On ne pourra pas le soupçonner d’aimer l’argent par-dessus tout. Eric Ben-Artzi, l’ancien analyste de la Deutsche Bank qui avait dénoncé en 2012 les pratiques comptables frauduleuses de sa direction au régulateur américain, vient de refuser sa prime offerte par la Securities and Exchange Commission (SEC), le gendarme boursier américain, à laquelle il avait droit. Soit pas moins de 8,25 M$ (7 M€), tout de même…
Au plus fort de la crise des subprimes, qui a débuté en 2008, la première banque allemande avait en effet minimisé des pertes importantes sur certains produits financiers. S’appuyant sur les informations fournies par Eric Ben-Artzi, la SEC avait alors ouvert une enquête qui a abouti, l’an dernier, à une amende de 55 M$. La philosophie aux Etats-Unis étant de récompenser les lanceurs d’alerte qui permettent aux autorités de lutter contre la fraude, Eric Ben-Artzi avait droit au jackpot : 15 % de cette amende ! Ce qu’il a refusé.
Dans une lettre publiée vendredi par le quotidien économique britannique « Financial Times », l’ex-employé vertueux détaille les raisons de cet étonnant refus. « Je ne veux pas participer au vol des gens que j’ai été chargé de protéger », écrit le jeune homme, qui depuis 2011 participe régulièrement à des conférences sur le rôle des lanceurs d’alerte. « Je refuse de prendre ma part, poursuit-il dans son courrier. Les dirigeants (NDLR : de la Deutsche Bank) sont partis à la retraite avec plusieurs millions de dollars. Il est décevant que la SEC ait infligé une amende aux actionnaires plutôt qu’aux dirigeants responsables. » Et l’analyste financier, qui décidément n’a pas sa langue dans sa poche, ouvre un autre front en dénonçant les « renvois d’ascenseur » (« revolving doors », en anglais) qui existent aux Etats-Unis entre les banques et les autorités de régulation. Il accuse en effet la SEC de collusions avec certains établissements bancaires. Des dirigeants de la Deutsche Bank auraient selon lui également travaillé, avant ou après la période des activités incriminées, pour la SEC, ce qui expliquerait l’indulgence dont le gendarme américain de la Bourse aurait fait preuve à l’égard des responsables de la banque allemande.
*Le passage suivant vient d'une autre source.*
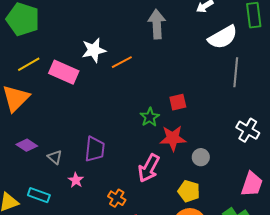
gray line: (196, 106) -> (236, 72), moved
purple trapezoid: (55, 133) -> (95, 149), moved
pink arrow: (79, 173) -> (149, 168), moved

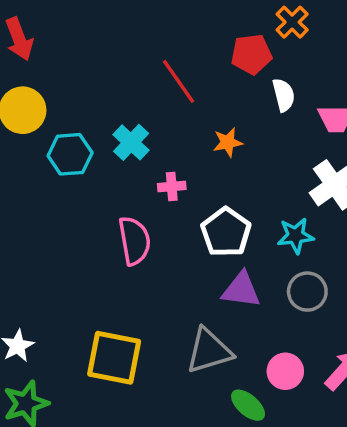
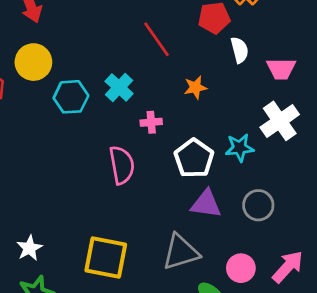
cyan star: (295, 236) -> (240, 148), moved

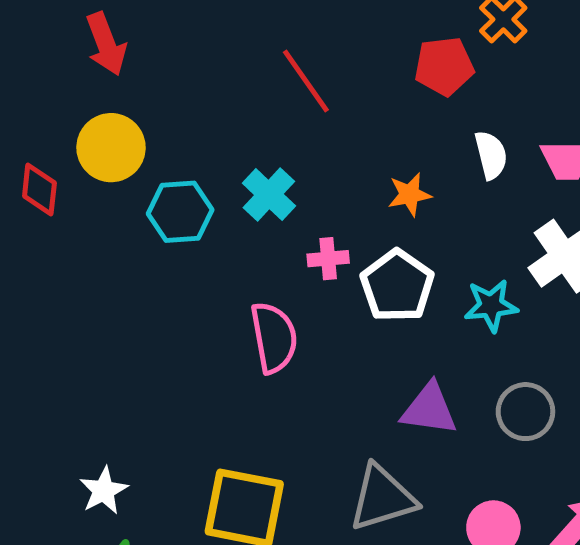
red line: (157, 39) -> (306, 81), moved
white semicircle: (240, 50) -> (491, 155), moved
white pentagon: (194, 158) -> (397, 286), moved

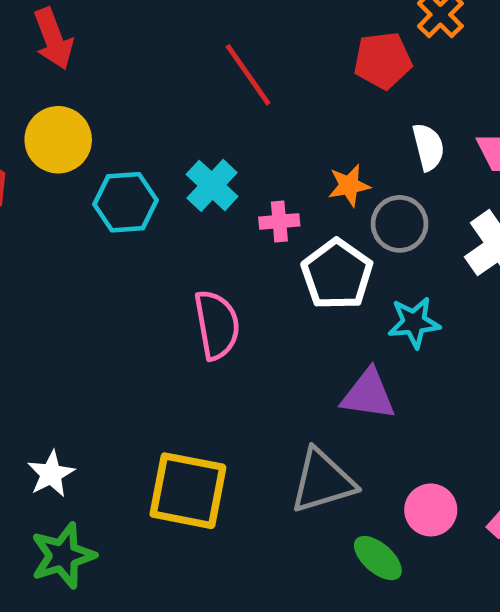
pink cross: (328, 259) -> (279, 221), moved
cyan star: (491, 306) -> (414, 322), moved
gray circle: (525, 412) -> (400, 224), moved

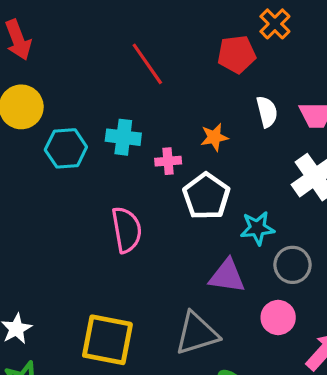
cyan cross: (212, 185) -> (123, 137), turned -36
gray circle: (400, 224) -> (292, 265), moved
pink circle: (431, 510) -> (278, 318), moved

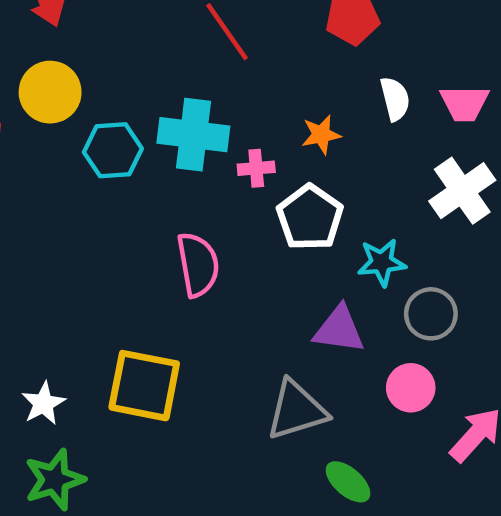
cyan cross: (123, 137) -> (193, 135), size x1.4
yellow square: (107, 340) -> (144, 386), moved

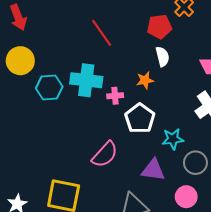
white semicircle: (395, 99) -> (162, 57), moved
pink semicircle: (198, 265) -> (105, 154), moved, turned 52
De fait, Eric Ben-Artzi a demandé que sa part de la prime soit reversée aux actionnaires de la Deutsche Bank, qu’il considère comme « les premières victimes » de cette affaire. La banque a en effet dû lancer depuis un gigantesque plan de restructuration. Elle prévoit ainsi de fermer d’ici à 2020 quelque 200 filiales en Allemagne et de supprimer 9 000 postes à travers le monde.
« Le fait que cet analyste ait refusé l’argent me semble une bonne chose, estime Daniel Lebègue, président du bureau français de l’ONG Transparency International, spécialisée dans la lutte contre la corruption. Nous sommes contre ce système de primes développé par les Anglo-Saxons, et notamment les Américains, car il peut aboutir à des dérives. Nous plaidons plutôt pour un accompagnement personnalisé des lanceurs d’alerte. »
Il est vrai que ces derniers paient souvent chèrement le prix de leur vertu. Licencié par la Deutsche Bank, Eric Ben-Artzi s’est immédiatement retrouvé black-listé à Wall Street. « C’est un tout petit milieu », expliquait en 2014 lors d’une conférence à l’université d’Auburn (Alabama) celui qui est allé refaire sa vie professionnelle… au Moyen-Orient.